▶ Stored data

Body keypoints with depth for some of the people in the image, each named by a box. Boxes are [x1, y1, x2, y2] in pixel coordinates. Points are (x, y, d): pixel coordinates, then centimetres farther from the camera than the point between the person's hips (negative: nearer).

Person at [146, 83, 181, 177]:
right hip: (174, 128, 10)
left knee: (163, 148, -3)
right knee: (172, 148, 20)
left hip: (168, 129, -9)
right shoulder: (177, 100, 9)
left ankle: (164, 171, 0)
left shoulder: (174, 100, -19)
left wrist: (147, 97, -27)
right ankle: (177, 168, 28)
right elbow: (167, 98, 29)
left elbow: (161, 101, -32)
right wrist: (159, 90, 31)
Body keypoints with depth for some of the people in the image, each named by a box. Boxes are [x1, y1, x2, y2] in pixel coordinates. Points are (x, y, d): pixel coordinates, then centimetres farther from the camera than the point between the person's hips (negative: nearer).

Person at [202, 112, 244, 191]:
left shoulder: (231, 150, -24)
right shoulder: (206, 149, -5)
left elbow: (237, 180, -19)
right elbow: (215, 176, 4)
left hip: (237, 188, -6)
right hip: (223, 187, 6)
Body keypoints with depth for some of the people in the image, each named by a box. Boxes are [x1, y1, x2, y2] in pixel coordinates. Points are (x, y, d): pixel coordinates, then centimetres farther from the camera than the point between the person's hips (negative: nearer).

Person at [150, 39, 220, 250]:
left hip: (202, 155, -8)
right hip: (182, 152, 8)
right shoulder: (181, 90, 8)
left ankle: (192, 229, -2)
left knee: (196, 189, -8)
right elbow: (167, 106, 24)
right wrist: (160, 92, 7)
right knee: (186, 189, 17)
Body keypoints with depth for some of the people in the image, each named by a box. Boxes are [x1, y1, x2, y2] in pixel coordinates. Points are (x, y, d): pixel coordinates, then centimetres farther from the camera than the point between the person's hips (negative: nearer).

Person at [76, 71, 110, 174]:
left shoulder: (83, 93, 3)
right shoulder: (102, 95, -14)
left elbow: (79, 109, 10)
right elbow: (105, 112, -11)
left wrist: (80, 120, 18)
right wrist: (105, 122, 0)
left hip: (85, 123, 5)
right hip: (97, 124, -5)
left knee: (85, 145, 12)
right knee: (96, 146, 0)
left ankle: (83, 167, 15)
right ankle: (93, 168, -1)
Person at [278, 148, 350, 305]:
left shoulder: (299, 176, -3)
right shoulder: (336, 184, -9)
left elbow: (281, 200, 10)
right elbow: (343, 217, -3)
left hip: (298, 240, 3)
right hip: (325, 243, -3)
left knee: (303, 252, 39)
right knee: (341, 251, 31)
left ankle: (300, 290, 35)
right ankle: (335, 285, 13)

* * *

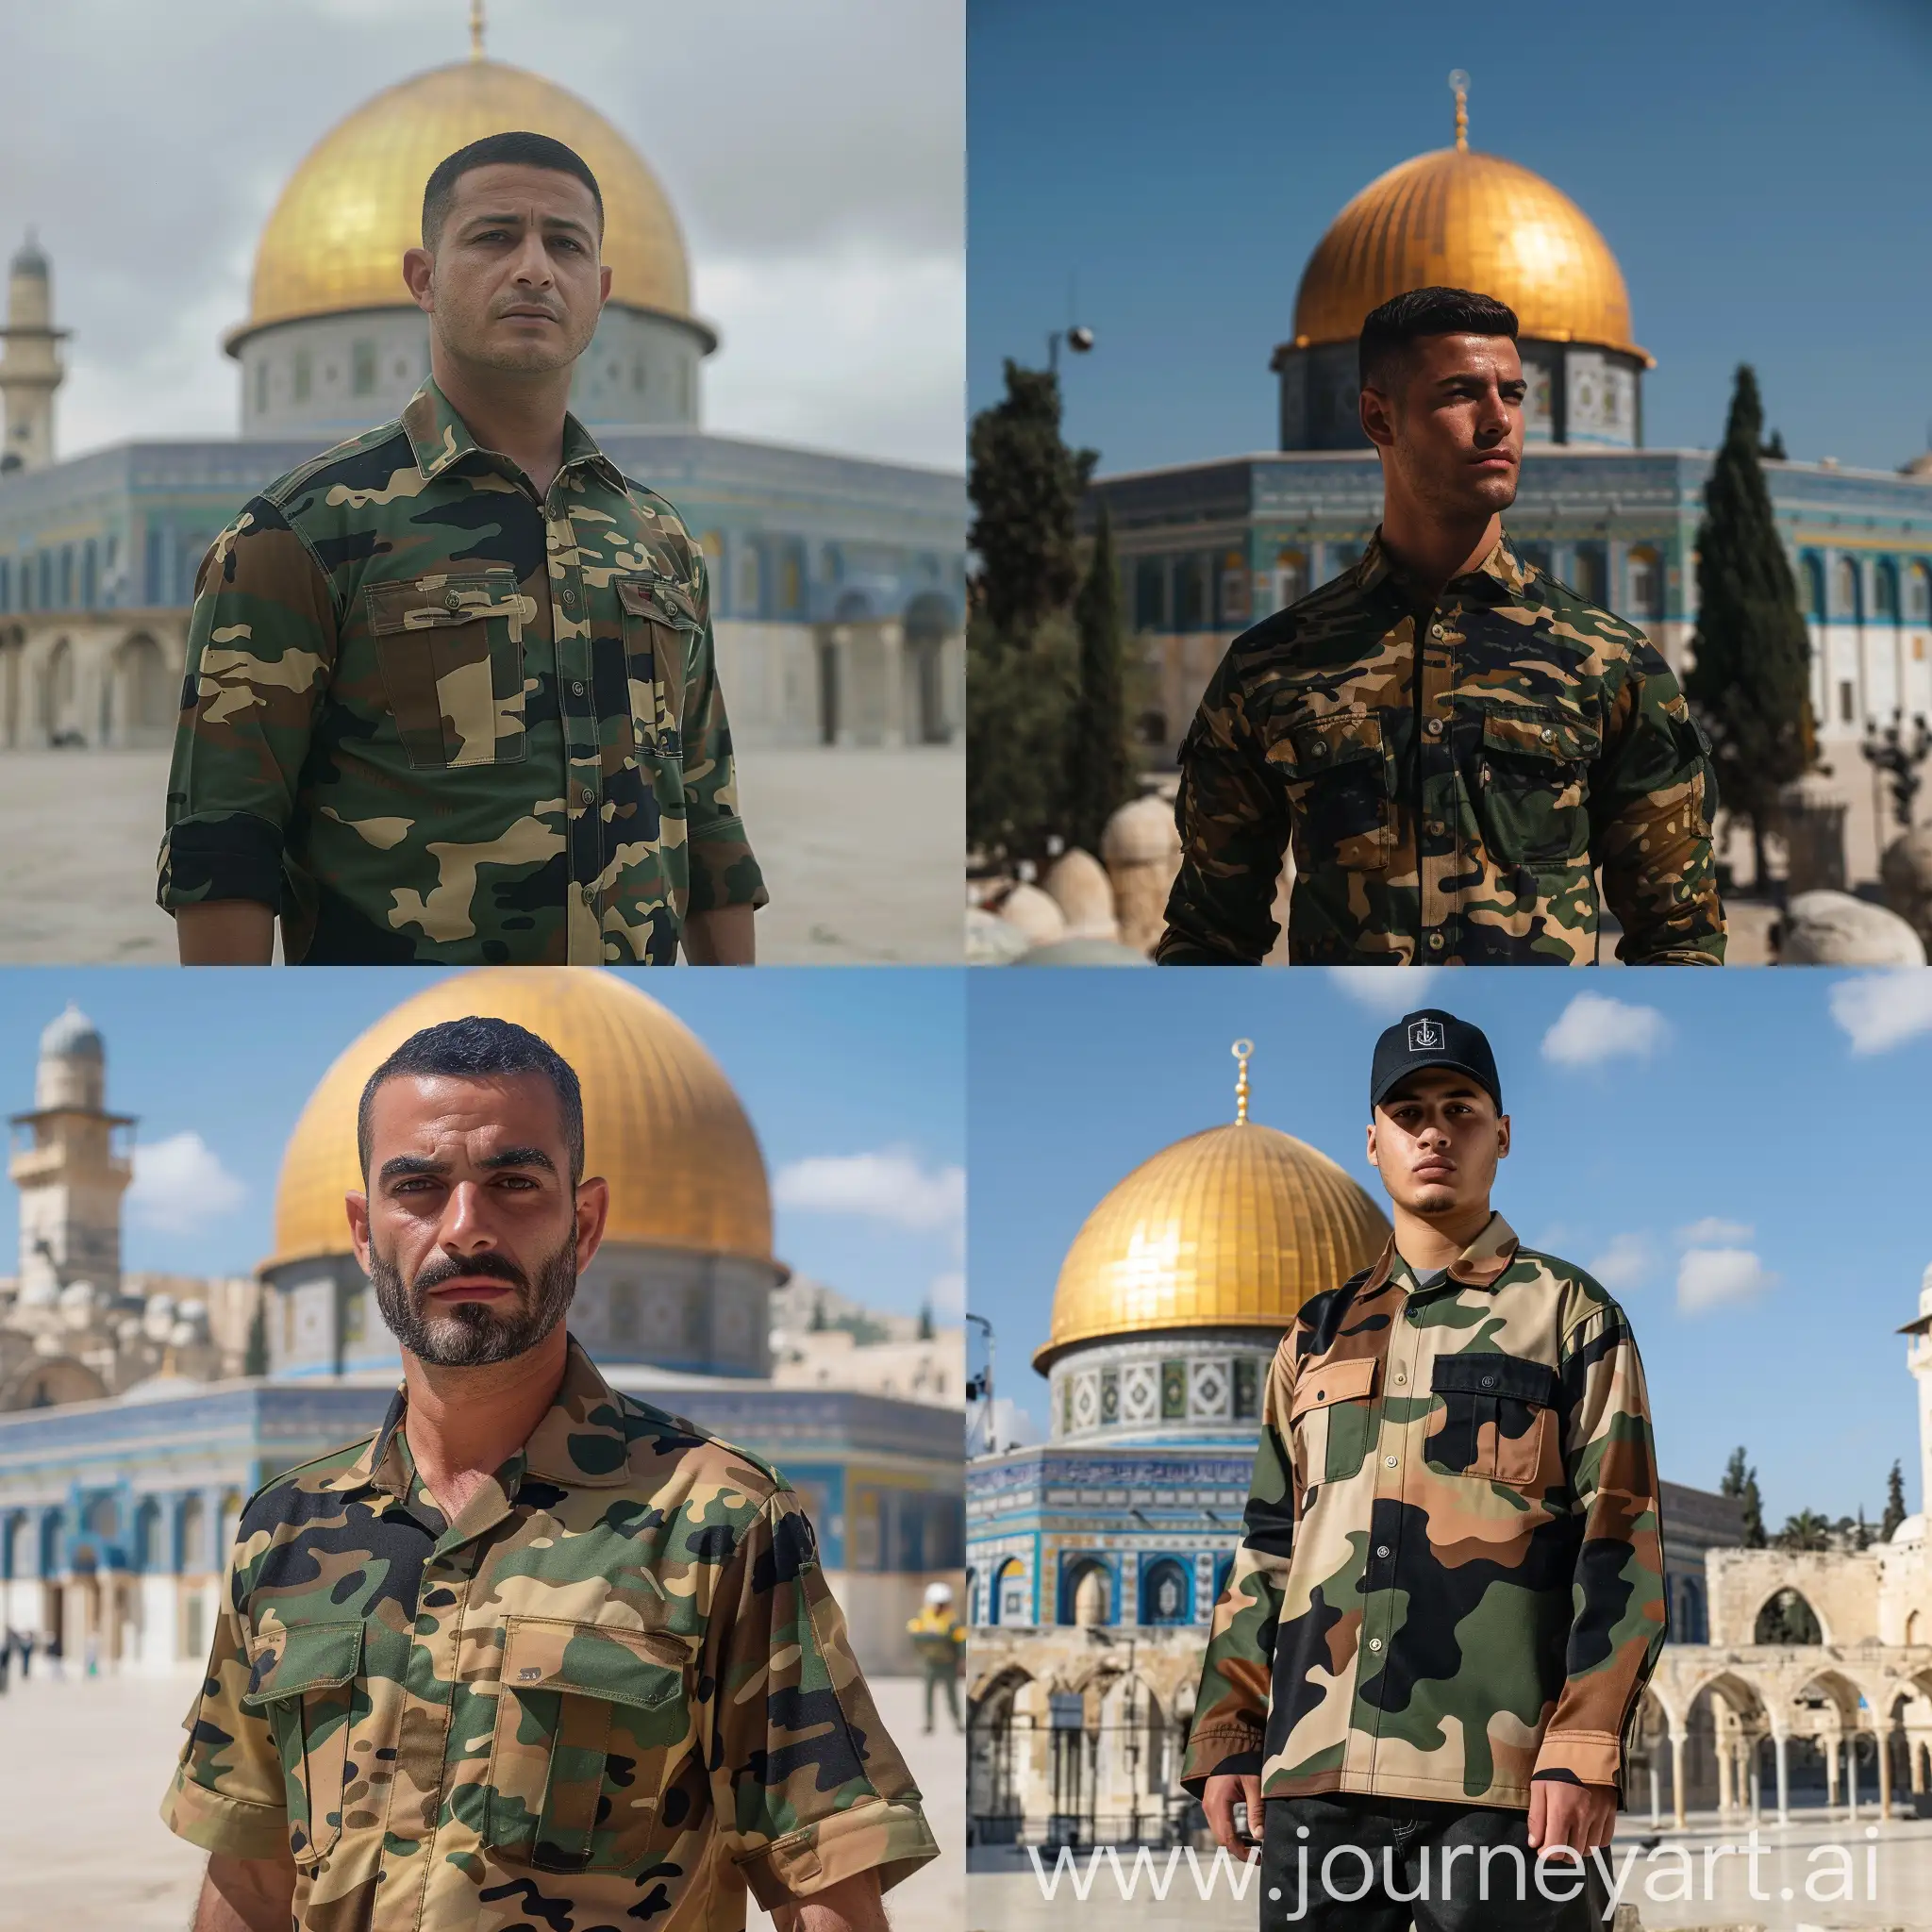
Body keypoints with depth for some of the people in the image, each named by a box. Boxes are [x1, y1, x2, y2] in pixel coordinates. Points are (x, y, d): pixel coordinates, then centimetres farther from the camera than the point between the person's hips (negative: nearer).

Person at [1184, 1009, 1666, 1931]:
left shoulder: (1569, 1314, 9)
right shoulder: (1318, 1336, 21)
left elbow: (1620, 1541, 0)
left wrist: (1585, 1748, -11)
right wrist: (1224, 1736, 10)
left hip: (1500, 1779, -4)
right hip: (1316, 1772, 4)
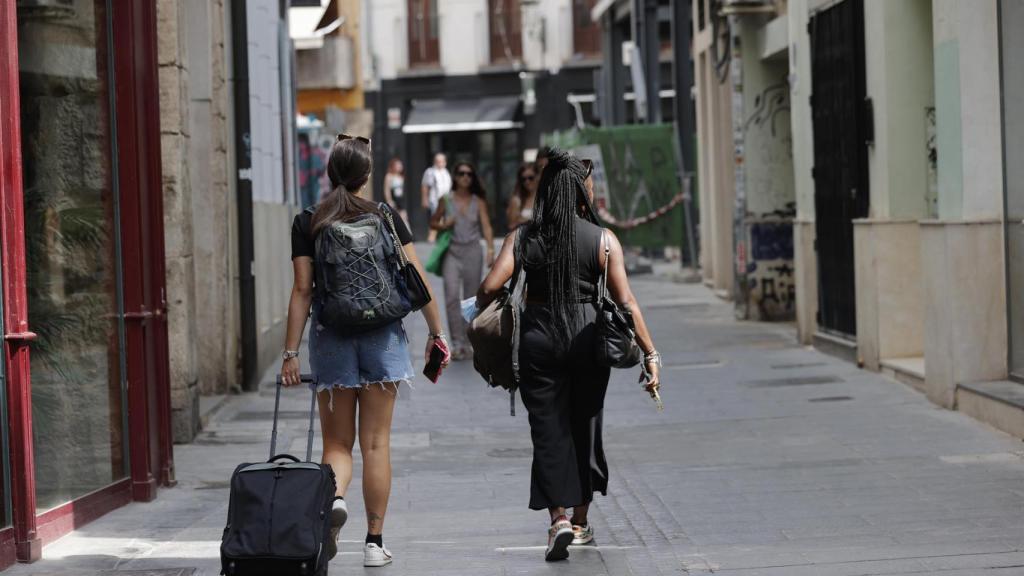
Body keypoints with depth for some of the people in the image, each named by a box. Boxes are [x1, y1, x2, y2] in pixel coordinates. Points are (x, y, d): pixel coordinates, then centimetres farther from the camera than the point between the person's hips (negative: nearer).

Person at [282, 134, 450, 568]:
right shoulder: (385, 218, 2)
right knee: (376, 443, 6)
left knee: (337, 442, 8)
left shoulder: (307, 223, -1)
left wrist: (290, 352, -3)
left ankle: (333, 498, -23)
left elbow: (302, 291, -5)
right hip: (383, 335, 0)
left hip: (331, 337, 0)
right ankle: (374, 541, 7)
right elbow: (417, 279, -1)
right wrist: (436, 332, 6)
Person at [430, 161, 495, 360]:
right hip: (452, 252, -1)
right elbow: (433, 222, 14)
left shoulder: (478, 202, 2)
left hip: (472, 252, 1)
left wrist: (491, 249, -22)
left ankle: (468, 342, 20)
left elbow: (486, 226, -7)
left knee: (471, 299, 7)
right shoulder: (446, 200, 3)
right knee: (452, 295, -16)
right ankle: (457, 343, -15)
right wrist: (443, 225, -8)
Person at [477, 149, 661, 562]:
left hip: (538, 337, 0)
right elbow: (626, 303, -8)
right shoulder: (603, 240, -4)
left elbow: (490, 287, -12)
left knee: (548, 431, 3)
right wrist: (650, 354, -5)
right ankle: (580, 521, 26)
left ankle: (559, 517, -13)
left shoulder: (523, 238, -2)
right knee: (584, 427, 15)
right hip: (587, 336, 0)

==

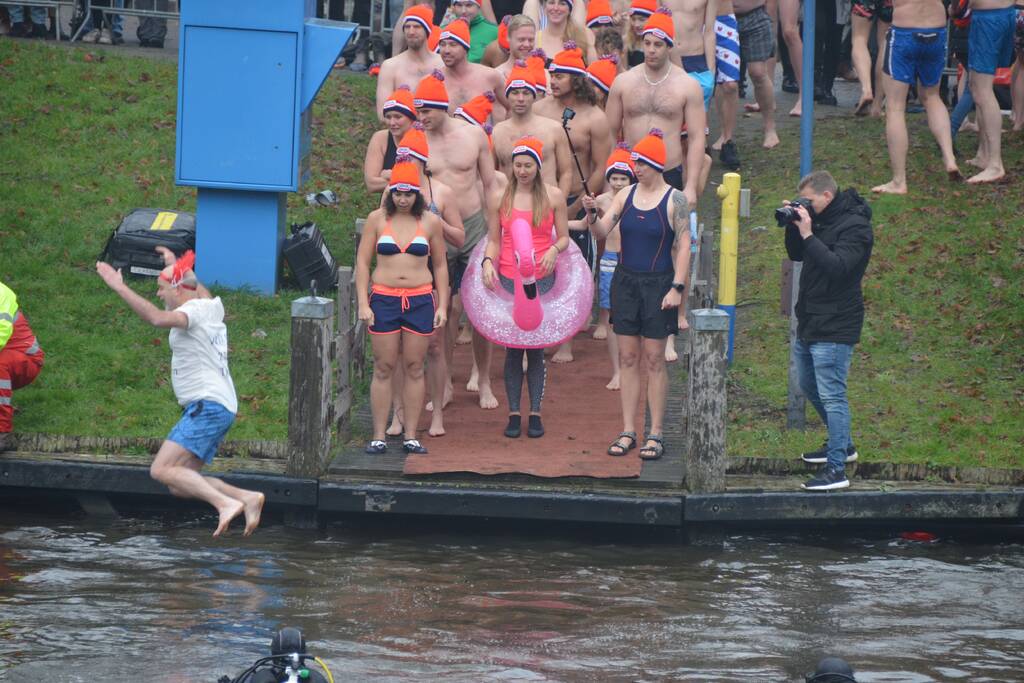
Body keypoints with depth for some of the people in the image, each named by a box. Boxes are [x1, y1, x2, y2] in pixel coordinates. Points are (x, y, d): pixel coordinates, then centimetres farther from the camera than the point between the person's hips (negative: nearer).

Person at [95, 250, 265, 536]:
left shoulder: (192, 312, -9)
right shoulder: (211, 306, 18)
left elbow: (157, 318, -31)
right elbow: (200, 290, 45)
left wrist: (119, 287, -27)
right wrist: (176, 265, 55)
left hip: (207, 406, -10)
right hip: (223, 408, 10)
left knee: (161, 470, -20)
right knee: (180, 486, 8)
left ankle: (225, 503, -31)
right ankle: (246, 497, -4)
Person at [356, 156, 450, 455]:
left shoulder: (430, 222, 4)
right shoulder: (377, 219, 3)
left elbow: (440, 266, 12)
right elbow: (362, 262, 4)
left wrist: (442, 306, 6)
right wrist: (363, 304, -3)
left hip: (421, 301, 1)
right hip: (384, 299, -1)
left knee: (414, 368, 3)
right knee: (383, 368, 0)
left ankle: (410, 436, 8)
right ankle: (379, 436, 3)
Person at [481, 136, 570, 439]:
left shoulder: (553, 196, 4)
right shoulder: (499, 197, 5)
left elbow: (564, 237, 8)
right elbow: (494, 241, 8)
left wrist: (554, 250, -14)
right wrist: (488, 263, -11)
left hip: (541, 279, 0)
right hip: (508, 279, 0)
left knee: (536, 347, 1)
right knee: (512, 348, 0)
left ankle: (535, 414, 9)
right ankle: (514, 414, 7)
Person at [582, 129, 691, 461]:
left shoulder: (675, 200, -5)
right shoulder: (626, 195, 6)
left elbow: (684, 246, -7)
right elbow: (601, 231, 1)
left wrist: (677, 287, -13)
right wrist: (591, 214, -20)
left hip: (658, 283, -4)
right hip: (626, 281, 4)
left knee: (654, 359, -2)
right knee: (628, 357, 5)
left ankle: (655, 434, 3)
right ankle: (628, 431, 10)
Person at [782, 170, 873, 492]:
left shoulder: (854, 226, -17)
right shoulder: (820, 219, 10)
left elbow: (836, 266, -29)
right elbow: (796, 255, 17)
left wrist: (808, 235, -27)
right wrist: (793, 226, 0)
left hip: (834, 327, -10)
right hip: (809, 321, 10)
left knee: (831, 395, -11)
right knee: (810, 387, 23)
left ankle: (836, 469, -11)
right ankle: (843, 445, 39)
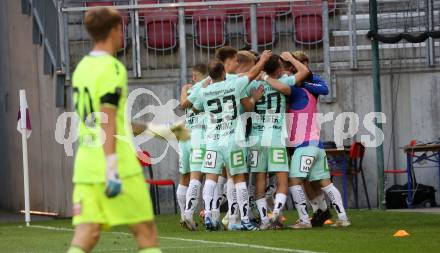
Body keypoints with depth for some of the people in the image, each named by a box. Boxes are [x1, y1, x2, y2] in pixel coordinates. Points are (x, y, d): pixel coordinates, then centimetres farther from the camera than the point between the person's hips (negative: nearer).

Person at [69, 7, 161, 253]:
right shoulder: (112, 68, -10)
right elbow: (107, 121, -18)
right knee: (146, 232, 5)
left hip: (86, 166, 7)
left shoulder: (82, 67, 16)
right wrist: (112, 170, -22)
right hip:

▶ What you are asked to do
Wherever the line holding "right knee: (186, 189, 17)" falls in the entries above, copy exactly from it through the line holding "right ankle: (335, 285, 13)", inclusive, and add nothing.

▶ Exercise result
right knee: (186, 189, 17)
Body keypoints with depth for some of the people in the image, each named by a box. Boxes are [x1, y1, x2, y2] in pixel coordinates. Points are (x, y, d): pixel coordinates, then centimetres farther from the camera than the point between the person's hips (negative: nearer).

Person at [76, 71, 110, 174]:
left shoulder: (83, 93, 3)
right shoulder: (102, 95, -14)
left elbow: (79, 109, 10)
right elbow: (105, 112, -11)
left wrist: (80, 120, 18)
right wrist: (105, 122, 0)
left hip: (85, 123, 5)
right hip: (97, 124, -5)
left knee: (85, 145, 12)
right knee: (96, 146, 0)
left ankle: (83, 167, 15)
right ankle: (93, 168, -1)
Person at [278, 148, 350, 305]:
left shoulder: (299, 176, -3)
right shoulder: (336, 184, -9)
left elbow: (281, 200, 10)
right elbow: (343, 217, -3)
left hip: (298, 240, 3)
right hip: (325, 243, -3)
left knee: (303, 252, 39)
right knee: (341, 251, 31)
left ankle: (300, 290, 35)
right ankle: (335, 285, 13)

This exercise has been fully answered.